= Page excerpt =

Pharaoh fears a future increase in their number, so he commands the two midwives who attend to them (Shiphrah and Puah, Exodus 1:15) to kill the Hebrews’ male babies. The midwives disobey his order, however, and Moses is born.

In this tradition, Moses leads the descendants of Jacob (just two generations’ worth) out of Egypt. He is capable of addressing the entire group at once and managing their affairs as a single individual. All the protagonists of the story are related to one another.

Moses and Aaron do not die in the wilderness, but settle the children of Israel in the Promised Land (1 Sam 12.8). At the end of the book of Judges, Moses’ grandson Jonathan becomes the priest to the Danites (Jg 18:30), and Aaron’s grandson Pinehas becomes a priest of Bethel (Jg 20:28). When all the events now portrayed in Exodus through Judges from the “large-scale tradition” are taken into account, there is no way this period of time could be just a generation or two removed from the events of the Exodus.

= Data =
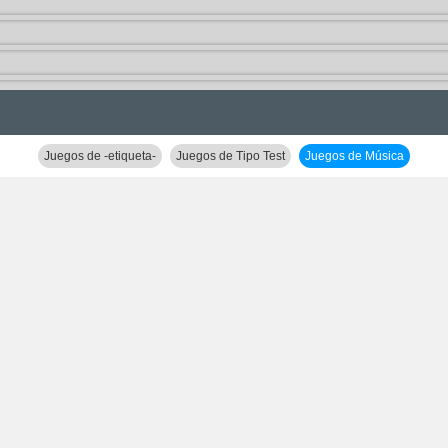
Juegos de -etiqueta-
Juegos de Tipo Test
Juegos de Música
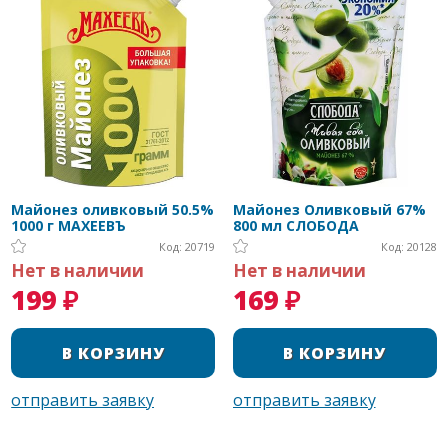
Майонез оливковый 50.5%
Майонез Оливковый 67%
1000 г МАХЕЕВЪ
800 мл СЛОБОДА
Код: 20719
Код: 20128
Нет в наличии
Нет в наличии
199 ₽
169 ₽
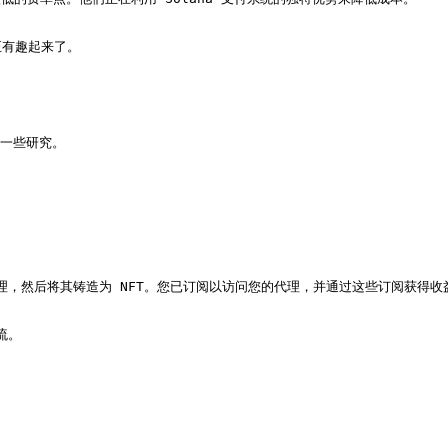
有趣起来了。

= Apply what you read =
1. In the Exodus passage, what are the names of the two midwives Pharaoh orders to kill the Hebrews' male babies?
2. Copy the records exactly, starting at the line that has "Майонез оливковый 50.5%" and stopping after the last line of the records. Leave the pictures out.

= Task results =
1. Shiphrah and Puah.

2.
Майонез оливковый 50.5%
Майонез Оливковый 67%
1000 г МАХЕЕВЪ
800 мл СЛОБОДА
Код: 20719
Код: 20128
Нет в наличии
Нет в наличии
199 ₽
169 ₽
有趣起来了。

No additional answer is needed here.